Et si tout cela ne servait à rien chez Credit Suisse ?
Le week-end est passé, et il y a sans doute encore quelques migraines chez Credit Suisse. Après la présentation, parfois très sombre, parfois violente, d’un nouveau monde la semaine dernière, dans laquelle Credit Suisse jette aux loups du crédit privé son groupe de titrisation, se défait de tous ses banquiers ECM et DCM en Europe et de ses traders marchés émergents, les employés ont été confrontés le lendemain au réveil à une action en chute libre.
L’action Credit Suisse a perdu 19% jeudi dernier après la révélation du nouveau plan de la banque. Un actionnaire a confié au Financial Times que l’accord visant à céder 10% de la banque à Saudi National Bank pour 1,5 milliard de francs suisses était « douloureux ». Selon un analyste de Jefferies, « la dégradation de la dynamique » au 3è trimestre était déjà « préoccupante. » Mais surtout, il régnait le sentiment qu’après tous ces changements, Credit Suisse ne serait pas en position idéale.
Credit Suisse annonce des pertes pour cette année.

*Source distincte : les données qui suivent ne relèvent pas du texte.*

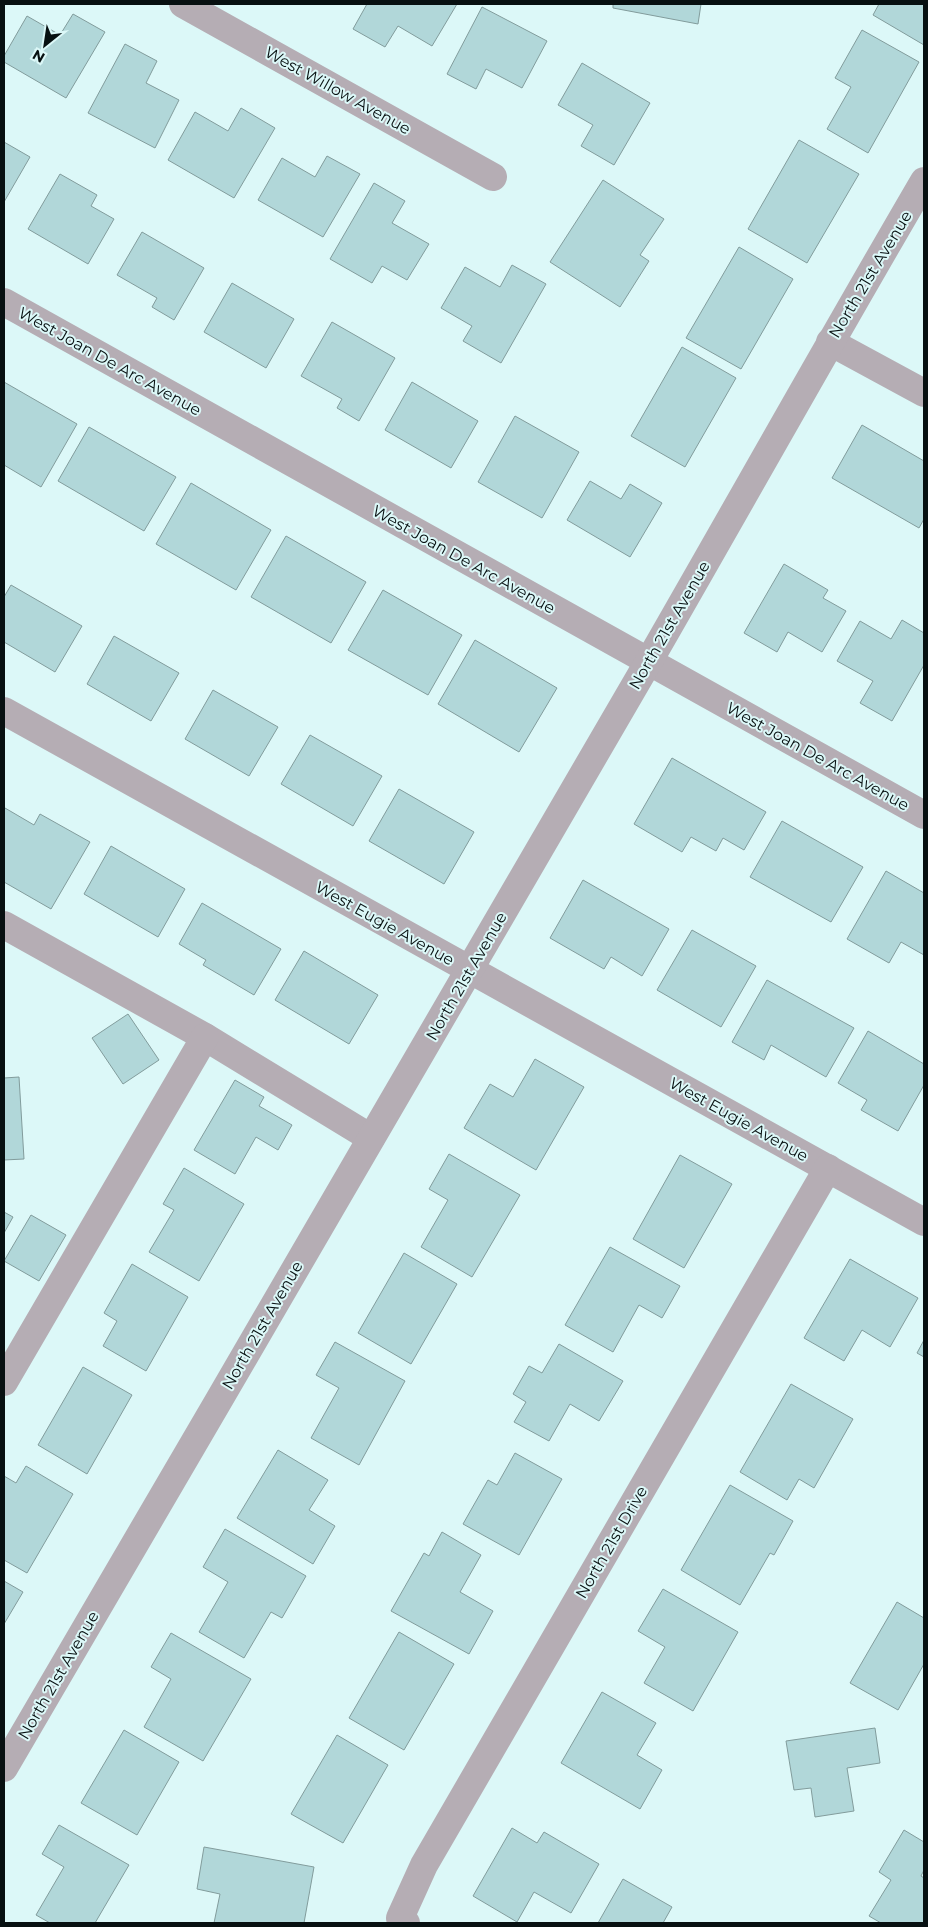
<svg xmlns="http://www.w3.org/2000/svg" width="928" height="1927" font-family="Montserrat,sans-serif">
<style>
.building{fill:#b1d7d9;stroke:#829c9c}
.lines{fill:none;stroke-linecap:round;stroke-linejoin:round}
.minor{stroke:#b5adb4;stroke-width:28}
.labels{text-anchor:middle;stroke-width:4;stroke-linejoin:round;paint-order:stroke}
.street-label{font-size:16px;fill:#071011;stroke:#dcf8f8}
</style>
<rect width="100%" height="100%" fill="#dcf8f8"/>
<g class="building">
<polygon points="367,4 457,4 432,46 398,26 385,47 353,29"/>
<polygon points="613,4 701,4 698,24 613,8"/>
<polygon points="879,4 924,4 924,45 873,15"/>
<polygon points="482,7 547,41 522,88 486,69 476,89 447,74"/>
<polygon points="73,14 105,32 66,98 4,62 4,56 27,16 60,35"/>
<polygon points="862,30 919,62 868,153 827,129 851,87 835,78"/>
<polygon points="125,44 157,61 146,83 179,100 155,148 88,113"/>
<polygon points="582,63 650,103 614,165 581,146 593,125 558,105"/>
<polygon points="241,108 275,128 234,198 168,160 195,112 228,131"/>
<polygon points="799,140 859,174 807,263 748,229"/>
<polygon points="4,142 30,157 4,202"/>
<polygon points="327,156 360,174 323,237 258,200 282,158 315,177"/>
<polygon points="60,174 97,195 91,206 114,219 88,264 28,229"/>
<polygon points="603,180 664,219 640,255 649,261 620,307 550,262"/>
<polygon points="374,183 405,201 392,223 429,244 407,280 382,266 372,283 330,259"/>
<polygon points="142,232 204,268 174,320 152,307 157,298 117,275"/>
<polygon points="739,247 793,279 741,369 686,338"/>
<polygon points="512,265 546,284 501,363 463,341 472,326 441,308 465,267 500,287"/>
<polygon points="232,283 294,319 266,368 204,332"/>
<polygon points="332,322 395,358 359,421 337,408 342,399 301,376"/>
<polygon points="682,347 736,378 685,467 631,436"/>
<polygon points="4,382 77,424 41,487 4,465"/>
<polygon points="412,382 478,421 451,468 385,430"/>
<polygon points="515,416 579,452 542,518 478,482"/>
<polygon points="862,425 924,461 924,519 919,528 832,478"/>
<polygon points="89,427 176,477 144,531 58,481"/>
<polygon points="590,481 621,499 630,484 662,503 630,557 567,520"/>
<polygon points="191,483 271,530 236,590 156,544"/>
<polygon points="286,536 366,582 331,643 251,597"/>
<polygon points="784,564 828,590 823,598 846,611 822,652 788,632 777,652 744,633"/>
<polygon points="11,585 82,626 55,672 4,642 4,597"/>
<polygon points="383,590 462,635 428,695 348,650"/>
<polygon points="902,620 924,633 924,665 892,721 860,703 873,681 837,661 860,621 891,639"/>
<polygon points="114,636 179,673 151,721 87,684"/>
<polygon points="475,640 557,688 519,752 438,704"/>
<polygon points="213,690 278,727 249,776 185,739"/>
<polygon points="310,735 382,776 353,826 281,784"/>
<polygon points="672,758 766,812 744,850 723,838 716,851 691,837 682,852 634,824"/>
<polygon points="399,789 474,832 444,884 369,841"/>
<polygon points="5,808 34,825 40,814 90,842 51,909 4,882 4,811"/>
<polygon points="782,821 863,867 831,922 750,877"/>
<polygon points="111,846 185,889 158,937 84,894"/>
<polygon points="886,871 924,893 924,955 901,942 889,963 847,939"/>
<polygon points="583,880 669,929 642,976 611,957 604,969 550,938"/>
<polygon points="202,903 281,949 254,995 203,965 206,960 179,944"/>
<polygon points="692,930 756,966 721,1027 657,990"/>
<polygon points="304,951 378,995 349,1044 275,1000"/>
<polygon points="767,980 854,1028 826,1077 771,1045 764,1060 732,1042"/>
<polygon points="128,1014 159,1060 123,1084 92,1038"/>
<polygon points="868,1031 924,1064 924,1085 898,1131 861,1110 867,1100 838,1083"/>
<polygon points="535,1059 584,1087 536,1170 464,1128 490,1084 513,1097"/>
<polygon points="19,1077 24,1159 4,1160 4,1078"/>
<polygon points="235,1080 264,1097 259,1106 292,1125 278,1150 256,1137 235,1174 194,1150"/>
<polygon points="449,1154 520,1195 472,1277 421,1247 448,1200 429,1189"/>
<polygon points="680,1155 732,1184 684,1268 633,1239"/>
<polygon points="184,1168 244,1204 199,1281 149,1252 174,1210 163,1204"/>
<polygon points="4,1212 13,1217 4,1233"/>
<polygon points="31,1215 66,1235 39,1281 4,1261"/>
<polygon points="610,1247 680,1286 662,1318 639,1305 613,1352 565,1325"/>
<polygon points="404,1253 457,1284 411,1364 358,1333"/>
<polygon points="850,1259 918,1298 890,1347 862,1330 844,1361 804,1338"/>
<polygon points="132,1264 188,1297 146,1371 103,1346 117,1321 104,1313"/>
<polygon points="924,1340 924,1357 917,1353"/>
<polygon points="335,1342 405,1381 359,1465 311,1438 339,1388 316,1375"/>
<polygon points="559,1344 623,1381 599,1421 570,1404 549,1441 514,1422 526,1402 513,1394 529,1366 542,1373"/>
<polygon points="83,1367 132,1395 87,1474 38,1445"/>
<polygon points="791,1384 853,1419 814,1488 799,1479 787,1500 740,1472"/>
<polygon points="278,1450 328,1480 309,1510 335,1526 313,1564 237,1518"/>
<polygon points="515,1453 562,1479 519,1555 463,1524 488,1480 497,1485"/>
<polygon points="26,1466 73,1494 27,1573 4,1560 4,1476 16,1483"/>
<polygon points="730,1485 793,1521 774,1555 770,1553 740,1605 681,1570"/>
<polygon points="225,1529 306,1576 282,1618 271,1612 244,1658 199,1632 228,1582 203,1567"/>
<polygon points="442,1532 481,1555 460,1592 493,1611 469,1654 391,1611 424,1553 429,1556"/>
<polygon points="4,1581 23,1592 4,1624"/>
<polygon points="663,1589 738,1632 693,1711 644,1683 665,1647 638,1631"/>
<polygon points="897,1602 924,1618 924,1664 898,1710 850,1683"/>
<polygon points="399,1632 454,1664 404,1750 349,1718"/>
<polygon points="171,1633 251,1679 203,1761 144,1727 171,1679 151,1667"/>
<polygon points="602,1692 656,1723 637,1755 662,1770 640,1809 561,1763"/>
<polygon points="875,1728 880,1763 847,1768 854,1811 815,1817 811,1788 794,1790 786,1741"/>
<polygon points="124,1730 179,1762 137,1835 81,1803"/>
<polygon points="337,1735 388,1765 343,1843 291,1814"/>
<polygon points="59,1825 129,1865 95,1923 50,1923 36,1915 64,1867 42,1854"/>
<polygon points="512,1828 537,1843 544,1832 599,1864 571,1913 534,1892 517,1922 473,1896"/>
<polygon points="904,1830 924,1842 924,1870 921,1876 924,1878 924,1923 881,1923 869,1916 891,1880 879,1872"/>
<polygon points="204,1847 314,1867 304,1923 214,1923 220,1894 197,1889"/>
<polygon points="623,1879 672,1907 663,1923 598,1923"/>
</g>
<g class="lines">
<g class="minor">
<polyline points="183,4 493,177"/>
<polyline points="4,302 924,815"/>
<polyline points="830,342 924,393"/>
<polyline points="4,711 924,1222"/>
<polyline points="4,925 205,1037 371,1138"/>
<polyline points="4,1382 205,1037"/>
<path d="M4,1768C219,1399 436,1031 649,661C741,501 831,340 924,181"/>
<polyline points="406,1923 400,1918 424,1865 828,1168"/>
</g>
</g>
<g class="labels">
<g class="street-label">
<text transform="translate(338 90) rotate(29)" y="6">West Willow Avenue</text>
<text transform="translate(870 274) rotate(-59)" y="6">North 21st Avenue</text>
<text transform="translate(110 361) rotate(29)" y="6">West Joan De Arc Avenue</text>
<text transform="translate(464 559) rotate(29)" y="6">West Joan De Arc Avenue</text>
<text transform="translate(669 625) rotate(-60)" y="6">North 21st Avenue</text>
<text transform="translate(818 756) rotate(29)" y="6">West Joan De Arc Avenue</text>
<text transform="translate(385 923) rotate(29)" y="6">West Eugie Avenue</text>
<text transform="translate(466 976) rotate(-60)" y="6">North 21st Avenue</text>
<text transform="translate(739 1119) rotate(29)" y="6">West Eugie Avenue</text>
<text transform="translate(262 1325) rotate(-60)" y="6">North 21st Avenue</text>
<text transform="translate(611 1542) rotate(-60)" y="6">North 21st Drive</text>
<text transform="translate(58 1675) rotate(-60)" y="6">North 21st Avenue</text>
</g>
</g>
<rect width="928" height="1927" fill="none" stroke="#071011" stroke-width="10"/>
<g transform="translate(45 45) rotate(210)" stroke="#dcf8f8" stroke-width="4" paint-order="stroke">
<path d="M0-4L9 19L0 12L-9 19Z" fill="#071011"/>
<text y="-8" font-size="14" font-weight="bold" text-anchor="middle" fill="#071011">N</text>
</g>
</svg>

Et encore des pertes pour l’an prochain. Elle pense repasser dans le vert en 2025. Et le moment venu, elle aspirera à revenir à un RoTE de 6% seulement. Trois ans après sa restructuration, Deutsche Bank atteint déjà un RoTE de 8,2%. Les aspirations de Credit Suisse ont été moquées et qualifiées de « minables » par Andrew Coombs, analyste chez Citi.

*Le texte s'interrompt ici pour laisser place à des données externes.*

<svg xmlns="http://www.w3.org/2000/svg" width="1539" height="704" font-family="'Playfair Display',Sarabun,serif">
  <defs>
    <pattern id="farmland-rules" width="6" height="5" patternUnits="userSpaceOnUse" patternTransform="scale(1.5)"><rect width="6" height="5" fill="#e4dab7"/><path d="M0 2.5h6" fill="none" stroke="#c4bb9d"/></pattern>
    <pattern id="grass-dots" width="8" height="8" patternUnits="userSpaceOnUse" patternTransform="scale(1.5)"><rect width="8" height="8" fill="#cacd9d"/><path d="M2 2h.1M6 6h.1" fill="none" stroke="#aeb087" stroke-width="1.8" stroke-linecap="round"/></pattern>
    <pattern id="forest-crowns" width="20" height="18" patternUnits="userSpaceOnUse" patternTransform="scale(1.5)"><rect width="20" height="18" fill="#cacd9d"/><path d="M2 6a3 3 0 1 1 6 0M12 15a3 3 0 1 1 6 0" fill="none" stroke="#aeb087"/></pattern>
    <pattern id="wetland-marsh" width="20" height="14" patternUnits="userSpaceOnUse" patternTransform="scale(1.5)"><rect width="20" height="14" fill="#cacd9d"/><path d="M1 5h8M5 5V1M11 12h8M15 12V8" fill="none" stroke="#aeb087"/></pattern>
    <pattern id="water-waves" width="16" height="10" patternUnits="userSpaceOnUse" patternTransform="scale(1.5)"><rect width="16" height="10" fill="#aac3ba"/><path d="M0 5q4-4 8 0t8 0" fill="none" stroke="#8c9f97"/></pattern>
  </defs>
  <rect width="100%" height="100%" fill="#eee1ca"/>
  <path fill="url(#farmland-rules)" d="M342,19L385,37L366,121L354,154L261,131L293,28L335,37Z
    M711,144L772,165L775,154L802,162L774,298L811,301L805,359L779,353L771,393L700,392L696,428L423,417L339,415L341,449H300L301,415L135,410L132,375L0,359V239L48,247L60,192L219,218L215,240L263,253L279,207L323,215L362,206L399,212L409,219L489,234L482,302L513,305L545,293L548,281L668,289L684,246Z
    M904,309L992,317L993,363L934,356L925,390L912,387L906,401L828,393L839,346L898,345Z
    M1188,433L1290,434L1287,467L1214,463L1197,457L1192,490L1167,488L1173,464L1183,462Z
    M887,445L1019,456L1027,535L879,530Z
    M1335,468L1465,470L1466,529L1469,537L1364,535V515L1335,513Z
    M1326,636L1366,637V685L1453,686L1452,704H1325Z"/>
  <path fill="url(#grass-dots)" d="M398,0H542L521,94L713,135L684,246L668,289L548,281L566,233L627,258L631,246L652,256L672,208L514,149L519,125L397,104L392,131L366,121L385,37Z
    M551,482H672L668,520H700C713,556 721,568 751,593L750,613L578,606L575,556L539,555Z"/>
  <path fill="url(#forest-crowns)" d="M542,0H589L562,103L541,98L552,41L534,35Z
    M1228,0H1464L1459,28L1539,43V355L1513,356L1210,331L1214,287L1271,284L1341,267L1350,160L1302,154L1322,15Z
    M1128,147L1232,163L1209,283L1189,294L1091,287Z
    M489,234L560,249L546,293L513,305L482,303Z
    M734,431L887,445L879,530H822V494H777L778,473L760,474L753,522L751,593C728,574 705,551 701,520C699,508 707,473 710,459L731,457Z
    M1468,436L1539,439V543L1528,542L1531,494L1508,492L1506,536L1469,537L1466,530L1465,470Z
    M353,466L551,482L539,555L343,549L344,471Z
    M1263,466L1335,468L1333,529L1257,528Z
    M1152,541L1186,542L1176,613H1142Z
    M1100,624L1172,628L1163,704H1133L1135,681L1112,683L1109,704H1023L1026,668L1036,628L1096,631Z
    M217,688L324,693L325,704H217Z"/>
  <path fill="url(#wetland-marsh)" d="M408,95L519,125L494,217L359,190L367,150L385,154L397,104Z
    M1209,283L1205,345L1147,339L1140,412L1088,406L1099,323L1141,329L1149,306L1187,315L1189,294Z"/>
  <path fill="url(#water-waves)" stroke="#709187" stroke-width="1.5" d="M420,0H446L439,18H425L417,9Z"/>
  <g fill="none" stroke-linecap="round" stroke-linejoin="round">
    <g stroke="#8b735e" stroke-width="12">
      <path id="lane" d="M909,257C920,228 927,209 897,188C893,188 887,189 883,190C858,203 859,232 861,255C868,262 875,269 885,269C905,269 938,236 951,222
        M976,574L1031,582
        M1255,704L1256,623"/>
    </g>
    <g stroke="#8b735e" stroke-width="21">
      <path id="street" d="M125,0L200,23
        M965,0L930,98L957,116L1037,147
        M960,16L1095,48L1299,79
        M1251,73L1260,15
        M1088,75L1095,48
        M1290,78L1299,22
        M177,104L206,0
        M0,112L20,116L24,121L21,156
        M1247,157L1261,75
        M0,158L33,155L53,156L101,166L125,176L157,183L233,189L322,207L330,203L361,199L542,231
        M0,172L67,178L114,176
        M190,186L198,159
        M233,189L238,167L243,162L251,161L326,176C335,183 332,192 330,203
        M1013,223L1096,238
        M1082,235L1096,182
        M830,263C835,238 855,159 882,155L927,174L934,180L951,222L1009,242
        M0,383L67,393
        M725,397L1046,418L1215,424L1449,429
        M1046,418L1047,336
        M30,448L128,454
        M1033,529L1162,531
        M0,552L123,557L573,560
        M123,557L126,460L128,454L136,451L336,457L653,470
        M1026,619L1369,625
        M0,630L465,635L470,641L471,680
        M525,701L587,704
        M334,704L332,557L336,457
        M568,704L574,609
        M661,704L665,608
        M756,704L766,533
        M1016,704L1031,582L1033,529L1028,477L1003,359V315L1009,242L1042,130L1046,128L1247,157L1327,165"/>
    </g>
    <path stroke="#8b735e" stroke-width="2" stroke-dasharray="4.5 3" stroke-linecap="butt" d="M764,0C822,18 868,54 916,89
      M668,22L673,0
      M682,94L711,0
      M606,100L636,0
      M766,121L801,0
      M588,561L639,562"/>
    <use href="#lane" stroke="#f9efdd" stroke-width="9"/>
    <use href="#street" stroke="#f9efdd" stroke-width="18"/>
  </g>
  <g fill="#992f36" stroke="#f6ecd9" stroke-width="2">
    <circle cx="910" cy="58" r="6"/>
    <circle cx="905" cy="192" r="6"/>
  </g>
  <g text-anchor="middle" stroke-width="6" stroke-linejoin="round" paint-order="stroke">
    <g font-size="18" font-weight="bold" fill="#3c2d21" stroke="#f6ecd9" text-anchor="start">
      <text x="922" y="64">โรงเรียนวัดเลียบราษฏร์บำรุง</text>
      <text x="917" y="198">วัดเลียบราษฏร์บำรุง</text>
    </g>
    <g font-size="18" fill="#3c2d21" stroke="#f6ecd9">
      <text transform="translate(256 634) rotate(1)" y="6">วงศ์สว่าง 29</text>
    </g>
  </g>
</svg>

D’aucuns sont également préoccupés par l’absorption de l’activité de conseil par CS First Boston, et son fonctionnement dans la pratique. Matt Levine souligne sur Bloomberg que les banques d’investissement multi-services ont évolué pour une simple et bonne raison – trouver des clients pour faire des deals signifie en général les aider à financer ces deals, donc vendre des actions ou des obligations, ce qui en retour se trouve facilité par le fait d’avoir à disposition des effectifs qui achètent et vendent quotidiennement des actions et obligations et qui comprennent les marchés. Voilà pourquoi les banques ont des entités de sales et trading. Dans le cadre de ce plan, Credit Suisse a d’ailleurs toujours des opérations de vente et trading, et ces vendeurs et traders travailleront désormais avec la nouvelle structure indépendante CS First Boston ; mais les deux seront séparés et l’activité de marché de Credit Suisse ne travaillera en règle générale qu’avec les clients de la gestion de fortune. Ce qui ne semble guère idéal.
Pire, certains points doivent encore être clarifiés, comme la structure de propriété de CS First Boston ou encore combien de temps Credit Suisse restera tenu d’assumer les pertes liées à l’entité leveraged finance. Pour Bloomberg, il n’est pas inconcevable de penser que Credit Suisse puisse être mis à contribution pour renflouer l’entité. Sans compter qu’il y a déjà eu des précédents : la deuxième banque suisse est devenue propriétaire de First Boston d’abord parce qu’elle l’avait justement renfloué à la suite de l’effondrement du marché des obligations risquées en 1991.